> SÉRIE D'EXERCICES:
A) D'après le texte d'étude ci-dessous, quels pays ont officiellement demandé à devenir membres à part entière des BRICS ?
B) Recopiez le passage du texte d'étude ci-dessous qui va de « L’expansion des BRICS » jusqu'à « Venezuela et Zimbabwe. » inclus.

> TEXTE D'ÉTUDE:
C’est déjà devenu la question centrale dans le calcul stratégique de la plupart des pays du monde non occidental : la fiabilité des monnaies occidentales et, par conséquent, du système financier international basé sur le dollar. La manière effrontée dont l’Occident arme les sanctions et saisit les actifs de la Russie (et anciennement de l’Iran et du Venezuela) rappelle les pratiques et les normes de l’ère coloniale. C’est pourquoi l’OCS prend cette mesure, en donnant la priorité à la transition vers l’utilisation de ses monnaies dans le commerce et en connectant ses systèmes de paiement nationaux. En effet, un nouveau système financier international prend forme dans l’ordre mondial multipolaire et, dans le cas de l’OCS, en termes géopolitiques, évite le risque d’ingérence d’un Occident mortellement blessé. C’est quelque chose qui convient aussi aux BRICS.

L’expansion des BRICS

Si cela se produit avec l’OCS, il faut en dire autant des BRICS. La liste des pays qui veulent rejoindre cette structure s’allonge chaque jour et il y en a déjà 25 qui veulent le faire. Les BRICS sont le Brésil, la Russie, l’Inde, la Chine et l’Afrique du Sud. L’Algérie, l’Argentine et l’Iran ont officiellement demandé à devenir membres à part entière. Selon Anil Suklal, directeur général pour l’Asie et les BRICS du ministère des Affaires étrangères d’Afrique du Sud (pays qui préside les BRICS cette année), les autres candidats sont : Afghanistan, Arabie saoudite, Bahreïn, Bangladesh, Biélorussie, Égypte, Émirats arabes unis, Indonésie, Kazakhstan, Mexique, Nicaragua, Nigeria, Pakistan, Sénégal, Syrie, Soudan, Thaïlande, Tunisie, Turquie, Uruguay, Venezuela et Zimbabwe.

Les pays du monde entier, à l’exception de l’Occident, ont intérêt à rejoindre les BRICS, soit en tant que membres à part entière, soit en tant que membres d’un BRICS + élargi mais non formellement membre.

> EXTRAIT DES DONNÉES:
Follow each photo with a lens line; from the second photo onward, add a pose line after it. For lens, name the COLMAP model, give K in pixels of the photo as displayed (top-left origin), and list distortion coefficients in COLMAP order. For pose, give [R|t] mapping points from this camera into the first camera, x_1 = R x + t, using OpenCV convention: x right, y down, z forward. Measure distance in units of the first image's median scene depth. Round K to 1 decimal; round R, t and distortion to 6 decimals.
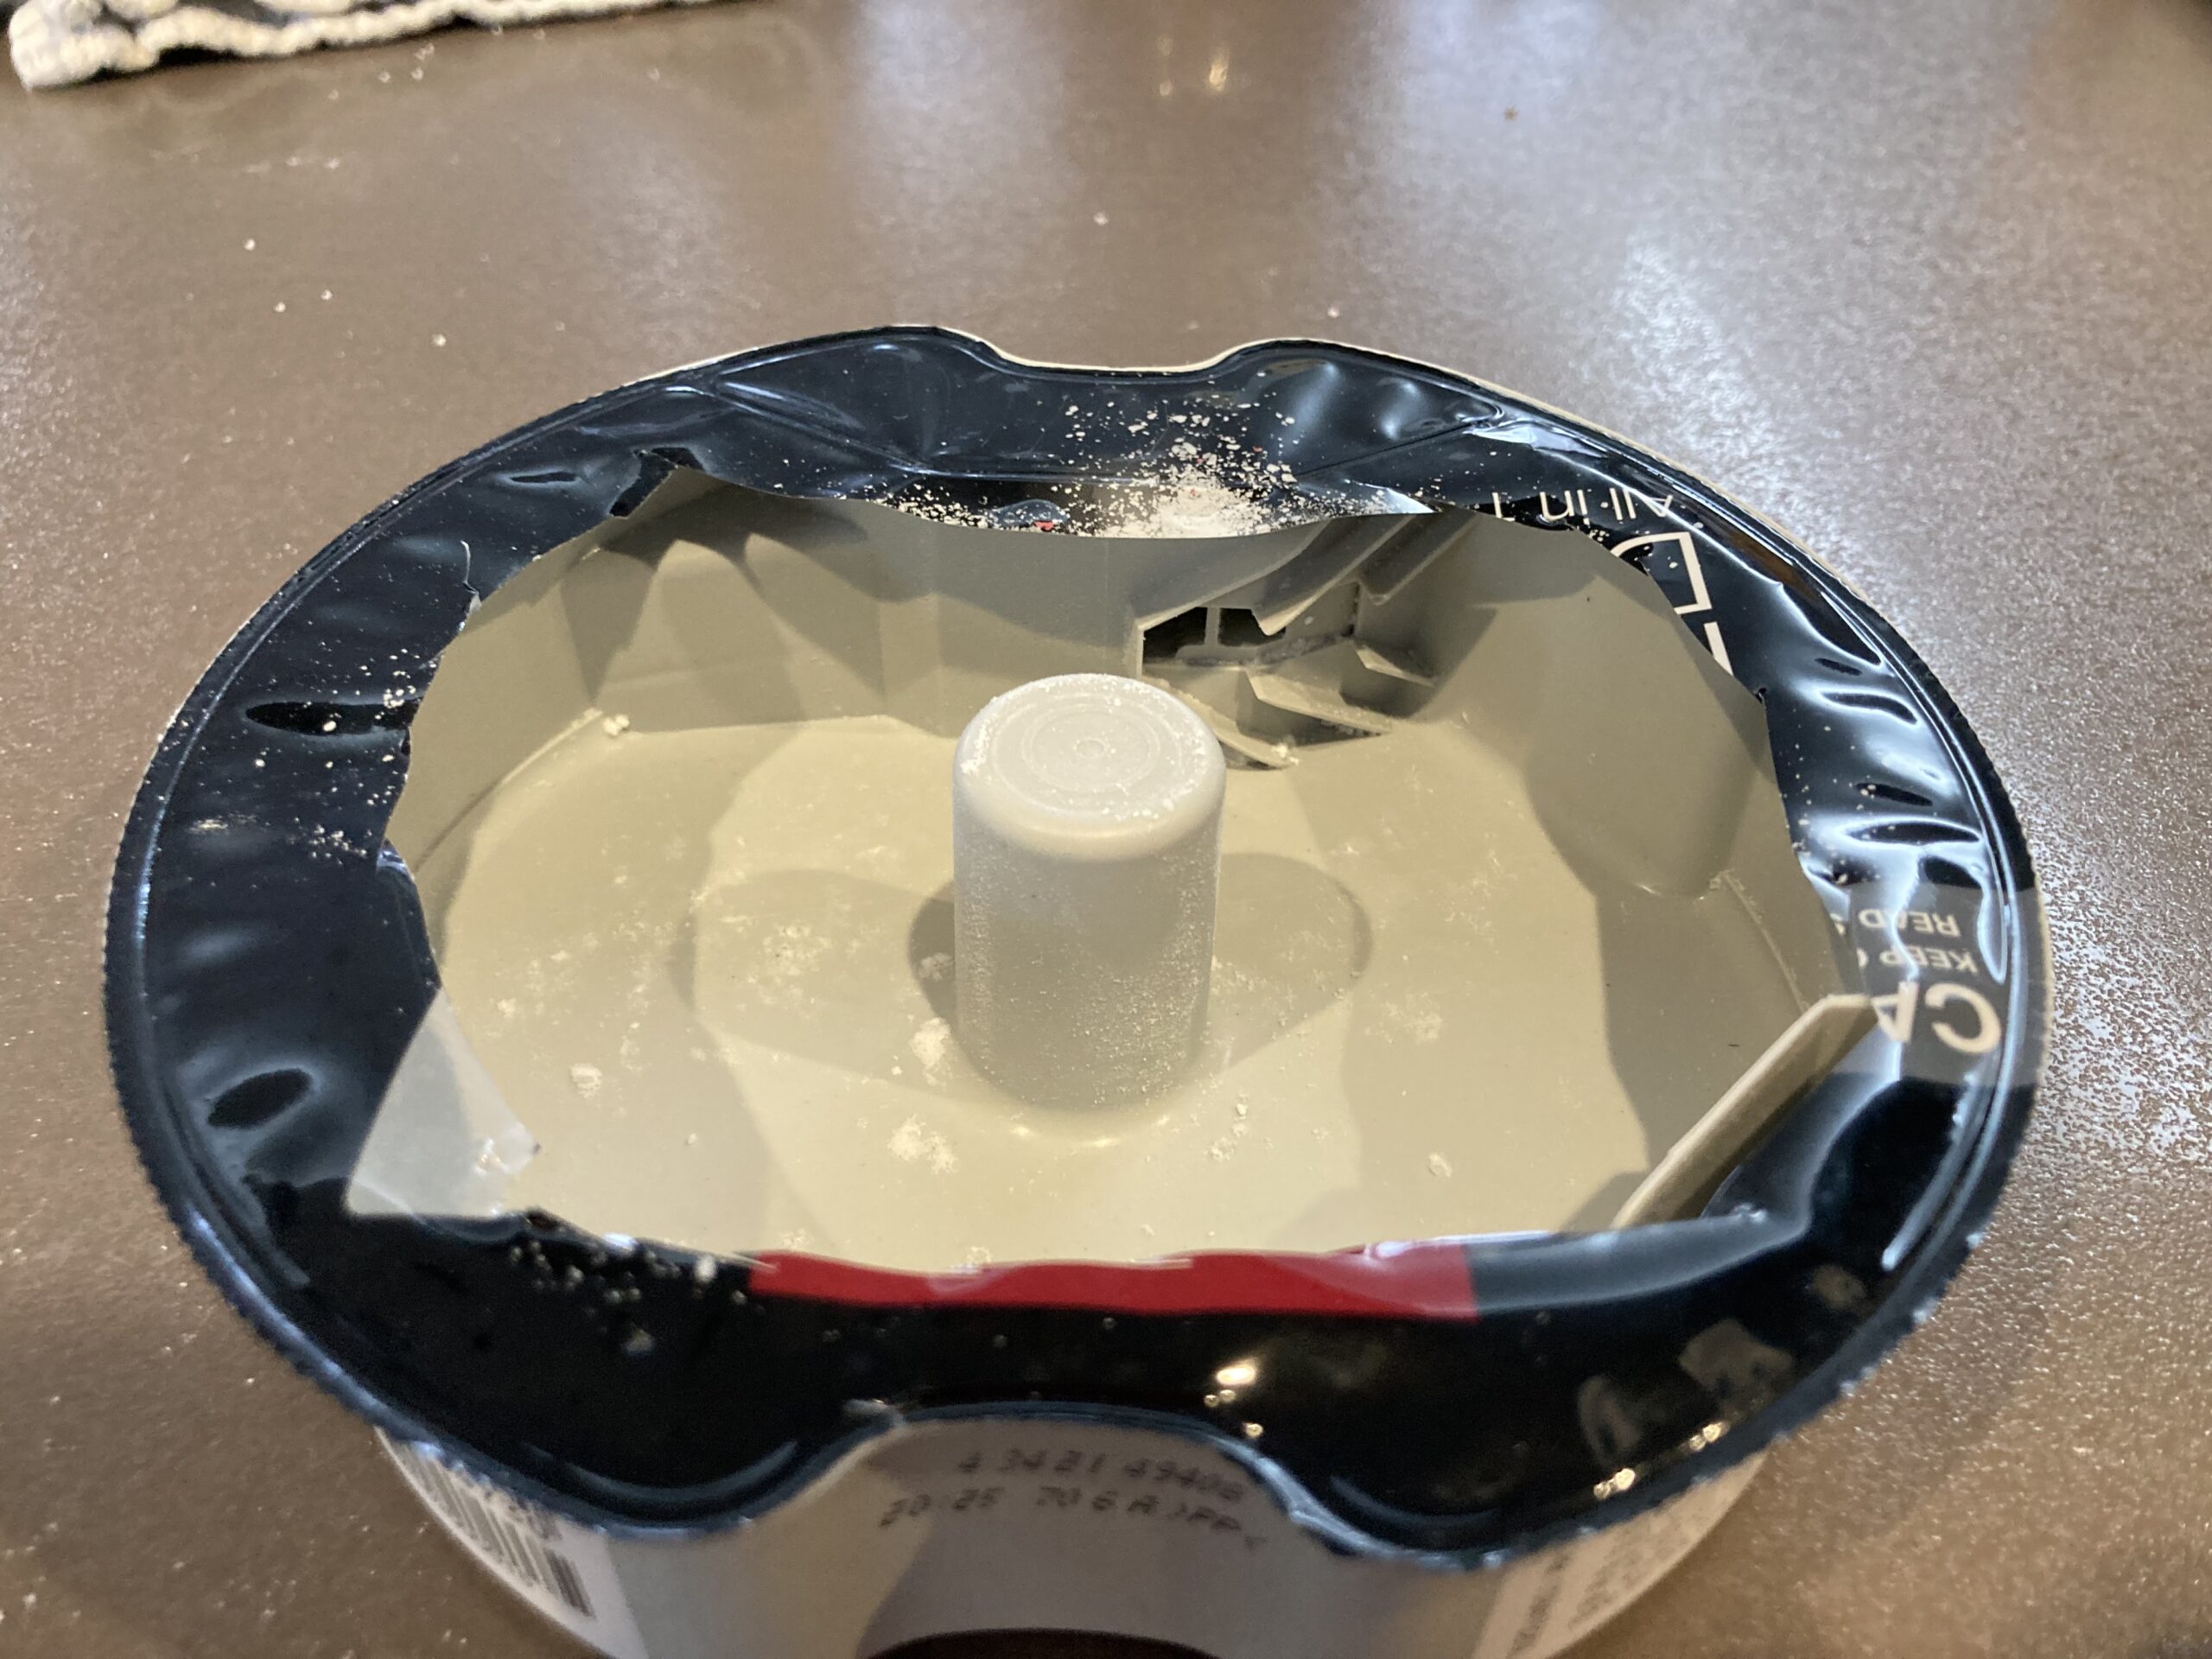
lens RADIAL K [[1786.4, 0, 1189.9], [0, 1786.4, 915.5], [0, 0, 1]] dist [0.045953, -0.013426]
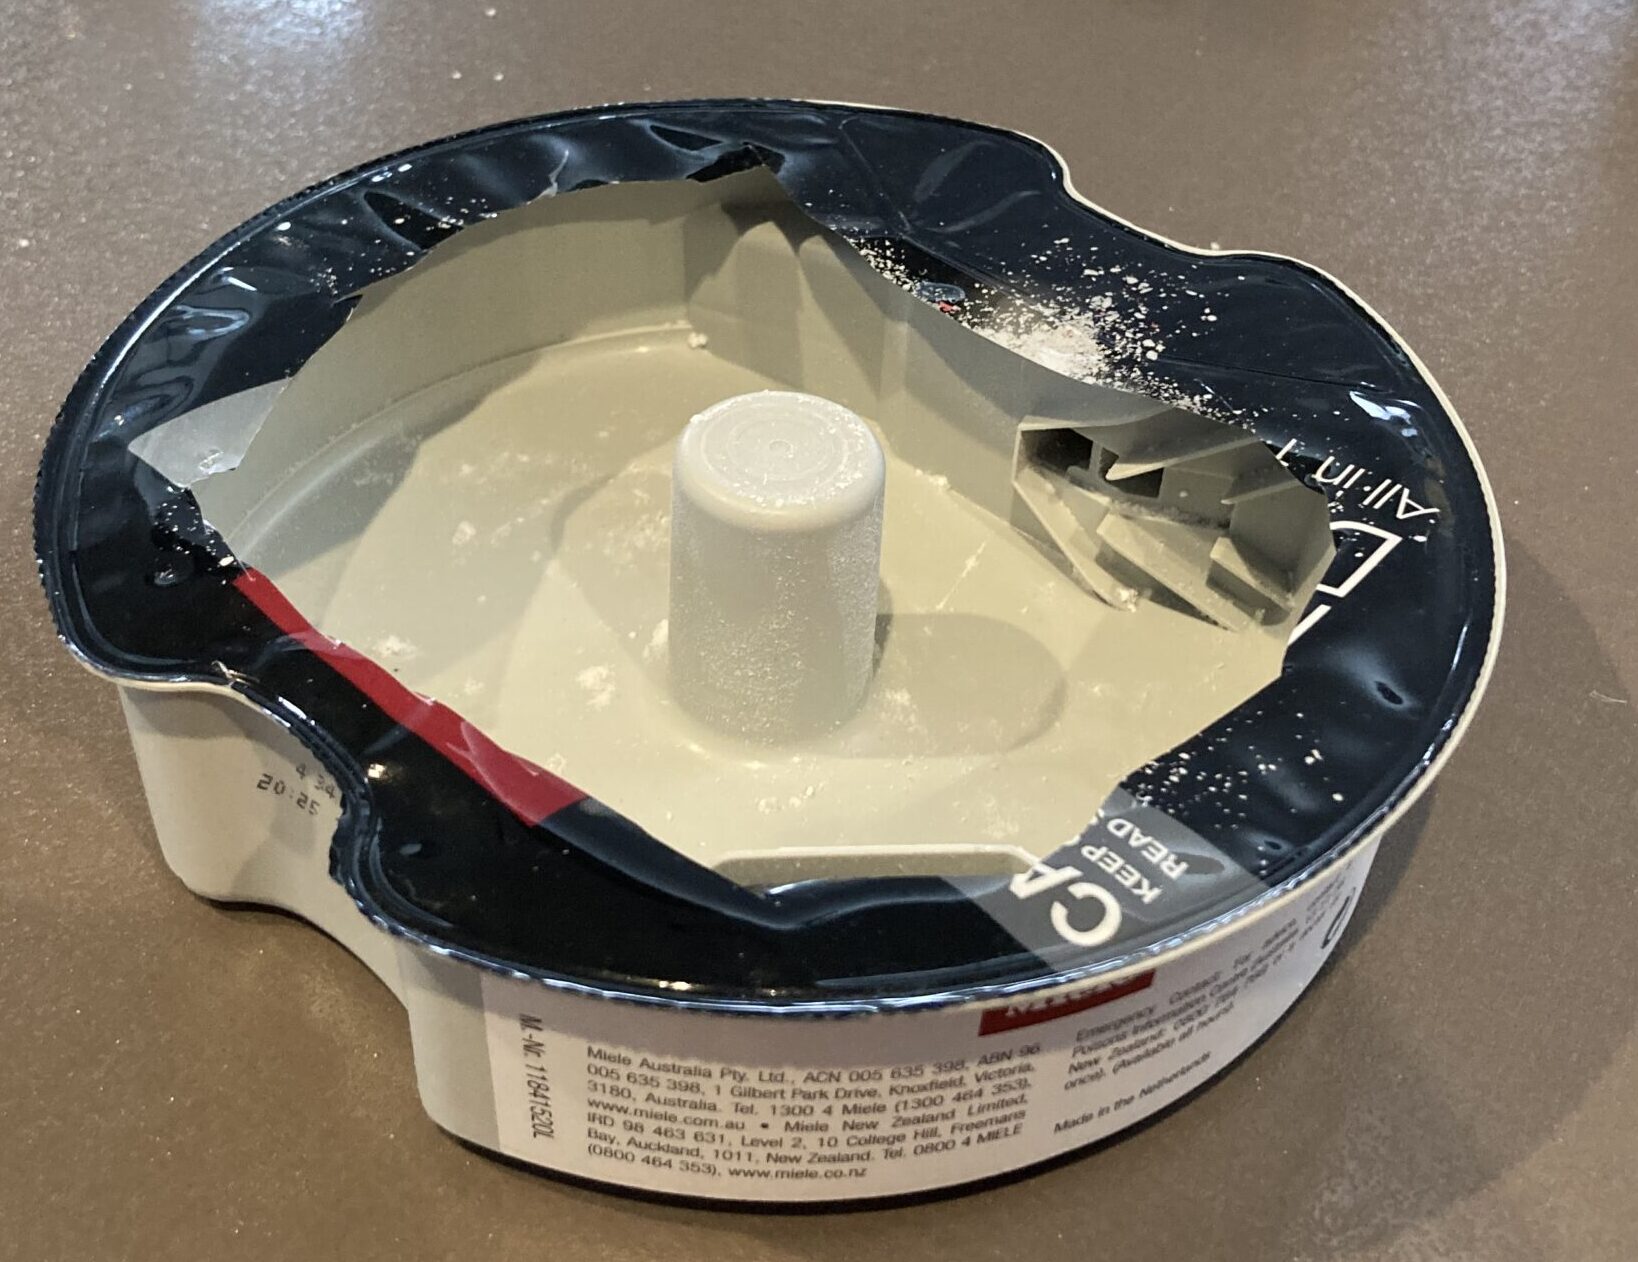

> LISTE DES RÉPONSES:
A) L'Algérie, l'Argentine et l'Iran.

B)
L’expansion des BRICS

Si cela se produit avec l’OCS, il faut en dire autant des BRICS. La liste des pays qui veulent rejoindre cette structure s’allonge chaque jour et il y en a déjà 25 qui veulent le faire. Les BRICS sont le Brésil, la Russie, l’Inde, la Chine et l’Afrique du Sud. L’Algérie, l’Argentine et l’Iran ont officiellement demandé à devenir membres à part entière. Selon Anil Suklal, directeur général pour l’Asie et les BRICS du ministère des Affaires étrangères d’Afrique du Sud (pays qui préside les BRICS cette année), les autres candidats sont : Afghanistan, Arabie saoudite, Bahreïn, Bangladesh, Biélorussie, Égypte, Émirats arabes unis, Indonésie, Kazakhstan, Mexique, Nicaragua, Nigeria, Pakistan, Sénégal, Syrie, Soudan, Thaïlande, Tunisie, Turquie, Uruguay, Venezuela et Zimbabwe.